Interesting, by the time Citi hit rock bottom (and never regained!) Goldman Sacks had already recovered most of its pre-collapse value. For all the others listed this time period was not as catastrophic as it seemed. Next, let’s look at the aggregated data for median closing price in 6 month intervals. This will give us a more high level view of how these stocks fared during this time period. It may also give us less noise and more separation between banks for better comparison.

inner_join(inner_join(df_banks %>%        # Calculate a 6 month median
  filter(status=="Close") %>%
  filter(Date >='2008-01-01' & Date <='2008-07-01') %>%
  group_by(bank) %>%
  summarise('2008-07-01' = median(value)),
df_banks %>%
  filter(status=="Close") %>%
  filter(Date >='2008-07-01' & Date <='2008-12-31') %>%
  group_by(bank) %>%
  summarise('2008-12-31' = median(value)), by = "bank"),
inner_join(df_banks %>%
  filter(status=="Close") %>%
  filter(Date >='2009-01-01' & Date <='2009-07-01') %>%
  group_by(bank) %>%
  summarise('2009-07-01' = median(value)),
df_banks %>%
  filter(status=="Close") %>%
  filter(Date >='2009-07-01' & Date <='2009-12-31') %>%
  group_by(bank) %>%
  summarise('2009-12-31' = median(value)), by = "bank"), by = "bank") %>%
  
  pivot_longer(-bank,                    # Tidy the median prices
               names_to = "date",
               values_to = "closing_price") %>%
  mutate_at(.vars = vars(date),
            .funs = as.Date) %>%         # Cast the 6 month end as a date
  
  ggplot() + 
  geom_line(aes(x=date, y=closing_price, col=bank)) +
  labs(x="Date",
       y="Closing Value", 
       title = "Median Bank Stock Closing Value 2008 - 2010")

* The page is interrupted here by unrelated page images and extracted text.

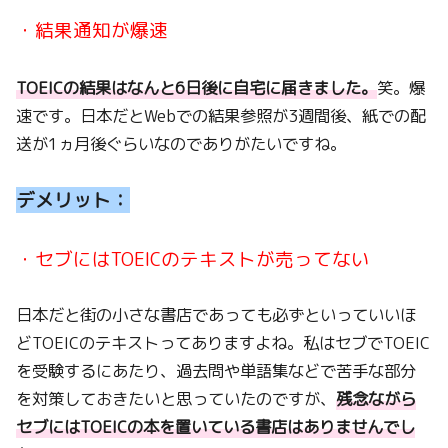
・結果通知が爆速
TOEICの結果はなんと6日後に自宅に届きました。
笑。爆
速です。日本だとWebでの結果参照が3週間後、紙での配
送が1ヵ月後ぐらいなのでありがたいですね。
デメリット：
・セブにはTOEICのテキストが売ってない
日本だと街の小さな書店であっても必ずといっていいほ
どTOEICのテキストってありますよね。私はセブでTOEIC
を受験するにあたり、過去問や単語集などで苦手な部分
を対策しておきたいと思っていたのですが、
残念ながら
セブにはTOEICの本を置いている書店はありませんでし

With some more separation, we can see that Bank of America actually got hit pretty hard. With a 6 month median of around $45 per share in the summer of 2008 to around $12 per share by the first day of 2010, that substantial. JPM, MS, and WFC were not largely affected in this time period according to median closing price. We also see again that Goldman Sacks completely recovered in median value in the two year interval. We see that yes Citi collapsed from around $230 per share to arond $30 per share in two years, which represents a 7x decline in value, but Citi went from 5x its competitors to being aligned with them in median stock price. One could make the arguement that Citi’s price collapse was more akin to a return to normalcy in price relative to peer banking institutions.